- Directed by: Chris Sivertson
- Written by: Chris Sivertson
- Produced by: Aimée Flaherty John Hermann Michael Moran Mark Myers
- Starring: Aubrey Peeples Keir Gilchrist
- Cinematography: Greg Ephraim
- Edited by: Ben La Marca
- Music by: Jim Dooley
- Production company: Citizen Skull Productions
- Release date: June 27, 2017;
- Running time: 86 minutes
- Country: United States
- Language: English

= Heartthrob (film) =

2017 American thriller film

Heartthrob is a 2017 American thriller film written and directed by Chris Sivertson. It stars Keir Gilchrist as Henry and Aubrey Peeples as Samantha, who form a relationship after a chance meeting. However, things go downhill as Henry's infatuation with Samantha turns dark.

==Plot==
Shortly after high school graduation, Henry (Keir Gilchrist), the shy valedictorian, encounters Samantha (Aubrey Peeples), who suffers from a reputation as a bimbo at school.

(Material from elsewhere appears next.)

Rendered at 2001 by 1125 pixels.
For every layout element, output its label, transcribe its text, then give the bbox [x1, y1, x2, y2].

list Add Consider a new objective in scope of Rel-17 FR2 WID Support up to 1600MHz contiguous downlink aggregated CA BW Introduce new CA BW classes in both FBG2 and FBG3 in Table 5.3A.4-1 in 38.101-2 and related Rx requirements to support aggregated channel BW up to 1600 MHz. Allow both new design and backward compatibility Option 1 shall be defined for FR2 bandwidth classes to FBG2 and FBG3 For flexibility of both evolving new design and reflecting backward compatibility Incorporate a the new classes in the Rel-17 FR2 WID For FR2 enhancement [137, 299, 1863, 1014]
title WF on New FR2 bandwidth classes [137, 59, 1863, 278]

They argue at first about their preconceptions of each other, but later Henry apologizes and offers Samantha a ride home when her shift at work ends. He is overjoyed to find romance with her, but is incensed by the knowledge of her past relations with others and kills one of her former lovers.

Henry is accepted to MIT, the university of choice of his domineering mother, but he drops out to stay in town with Samantha, who has been warned about his obsessive behavior. She breaks up with him to allow him to attend the better university.

Henry is convinced she is being pressured into leaving him and targets those he believes responsible. He kills her close friend Dustin and then proceeds to call Samantha and tell her that he worked things out with MIT, and invites her to his house to celebrate.

While eating a homemade dinner there, she hears a thumping from an upstairs bedroom and discovers Henry's mother tied to a chair. Henry pulls out a knife and offers to either release his mother or kill her to solve their relationship problems, admitting that he was responsible for Dustin's death.

Samantha convinces him to release his mother, who escapes out his bedroom window and runs from the house screaming for help. Henry begs Samantha to run away with him but she refuses. Realizing that Samantha is different in the way that she does not need anyone, and also content with the fact that she loved him, he says one final, "I love you." and stabs himself in the chest, dying immediately.

Two days after his death, Samantha receives Henry's journal in the mail. She decides to keep it a secret and thinks back to all the time they spent together. Her shrink says that the relationship was unhealthy, and even though she accepts it, she knows that Henry truly loved her and saw her differently than everyone else.

The movie ends with Samantha sitting on the floor of the skating rink, where Henry took her on their first date. She then says, "I love you, Henry," which she deeply regrets not telling him when he was alive.

==Cast==

- Aubrey Peeples as Sam Maddox
- Keir Gilchrist as Henry Sinclair
- Peter Facinelli as Mr. Rickett
- Jimmy Bennett as Dustin
- Taylor Dearden as Cleo
- Ione Skye as Jody
- Felicity Price as Colette
- Tristan Decker as Bailey
- Connor Muhl as Flynn
- Rebecca Huey as Tina
- Caroline Huey as Tasha
- Daniel Nsengimana as Josh
- Austin Kulman as Brendan
- Reza Leal-Smartt as Audrey Bellwether
- Ian Bond as Danny
- Echo Bull as Mrs. Tachuk
- Lowell Deo as Mr. Tachuk
- Aaron Ross as DJ
- Nazlah Black as Rhoda
- Skyler Verity as Guitar Dude
- Thom Delahunt as Diner Patron
- Giovanni V. Giusti as Firekeeper

==Production==
Filming took place in Tacoma, Washington.

==Release==
The film had a limited release in the United States on June 27, 2017.